A version of this blog post first appeared at the Research Data Blog at Springer Nature as a part of the “Love Data Week 2019”. When I was asked to contribute why data sharing is important from our perspective, I thought it would be easy for me to write about some positive success stories, yet I couldn’t steer away from writing one of the serious issues we have been recently struggling with instead: poorly shared data (unintentionally, or intentionally).
Love for data comes naturally but sharing data can be tricky. Besides technical challenges, there are a lot of emotions involved. Imagine the journey of a scientist with their novel data. Creating with so much care something so unique, enjoying the privilege to be the first to interpret their sophisticated nature, constantly updating a trusted few about every surprising observation, but then finally having to let them go out to the world where the data can have their own adventures with others. With wisdom comes great data, with love comes great anxiety. I can’t be the only one who sees parallels between generating data and becoming a parent. Tough business. But while my mother gets no citations for who I am or any of the stories in which I partake, fortunately those who let their data roam the world freely are given a lot of credit: the data-mediated love is reciprocal between scientists. I for one remember every scientist whose public data helped me understand more and am thankful for their efforts.

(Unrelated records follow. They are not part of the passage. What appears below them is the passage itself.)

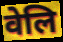
वेलि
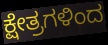
ಕ್ಷೇತ್ರಗಳಿಂದ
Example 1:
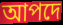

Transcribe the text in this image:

আপদে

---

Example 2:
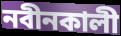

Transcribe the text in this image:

নবীনকালী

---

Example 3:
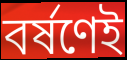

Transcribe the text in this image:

বর্ষণেই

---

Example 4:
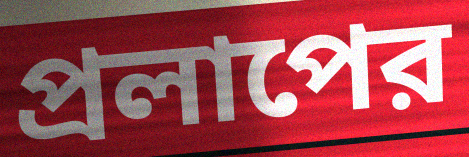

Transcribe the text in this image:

প্রলাপের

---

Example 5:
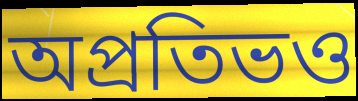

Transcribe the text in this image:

অপ্রতিভও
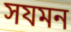
সযমন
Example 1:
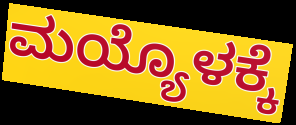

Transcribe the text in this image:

ಮಯ್ಯೊಳಕ್ಕೆ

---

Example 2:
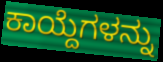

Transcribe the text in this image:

ಕಾಯ್ದೆಗಳನ್ನು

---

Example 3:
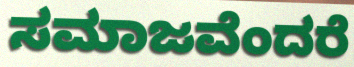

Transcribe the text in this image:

ಸಮಾಜವೆಂದರೆ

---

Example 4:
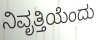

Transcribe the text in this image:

ನಿವೃತ್ತಿಯೆಂದು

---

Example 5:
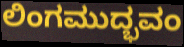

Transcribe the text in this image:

ಲಿಂಗಮುದ್ಭವಂ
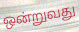
ஒன்றுவது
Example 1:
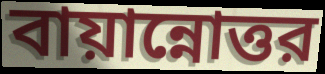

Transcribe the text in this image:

বায়ান্নোত্তর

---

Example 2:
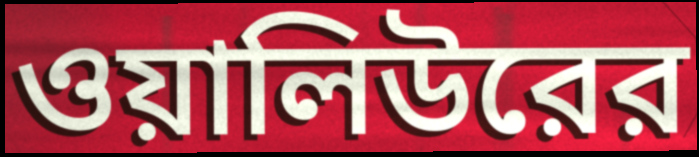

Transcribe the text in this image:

My group at the University of Chicago Department of Medicine studies the ecology and evolution of microbes. We strive to understand how microbes do all the things they do in their natural habitats, whether those habitats are mammalian guts, oral cavities, surface oceans, or ovaries of tiny mosquitoes. This is an extremely data-heavy discipline. We frequently see new publications with billions of sequences coming from hundreds of samples. In comparison to the heroes of our field, we consume considerably more data than we generate. Yes, we are among those who live on others’ data. But we are proud. When we hear some scientists describe our kind as research parasites, we laugh and continue to do our best to bring new perspectives and reveal previously unrecognized insights in data that should be publicly available for honest science.

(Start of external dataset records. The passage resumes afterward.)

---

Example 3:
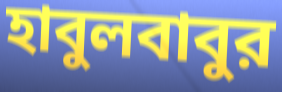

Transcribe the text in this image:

হাবুলবাবুর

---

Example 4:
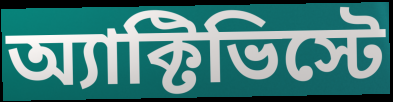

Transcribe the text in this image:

অ্যাক্টিভিস্টে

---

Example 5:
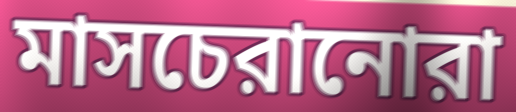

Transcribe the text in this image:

মাসচেরানোরা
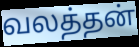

While my group may not be generating as much data for others, we do create computational tools for everyone. Our open-source software platform, anvi’o, empowers us and other scientists to study complex ‘omics data. We write tutorials and implement detailed reproducible workflows to show the community how we mix our data with data from others. Besides the immense satisfaction we get from what we do, our place in all this helps us to better understand how to generate accessible software and accessible data that are meant to be public. In that respect data and software have some remarkable parallels as well as puzzling differences.
For instance, this sentence will work equally well either with data or software:
We got to create this particular ___________ because we have convinced a committee somewhere that spending our scarce public resources doing this was going to address questions, the significance of which were beyond our personal needs or curiosity
In contrast, the following applies most often to data but almost never to software:
We created this particular ___________ promising that it would be publicly available, but the way we shared it lacks a crucial piece of information and requires anyone intending to use it to contact us first.
While this outcome is not always intentional, it dramatically limits the accessibility of a resource despite the intentions of its funders and benefactors. Luckily, in most cases the unintentional omission of critical details of data can be addressed if the reviewers of data-releasing studies are more generous with their guidance.
Those who are not familiar with science may rightfully assume that in this competitive world scientists who let their data take part in stories of others without expecting anything in return must be so rare. Fortunately, this is not true. There are many scientists who share their data completely and enthusiastically, and we know who they are. There are perhaps even more scientists who would be willing to share their data, but they lack proper guidance. And finally, there is always a smaller group of those who shall not be named.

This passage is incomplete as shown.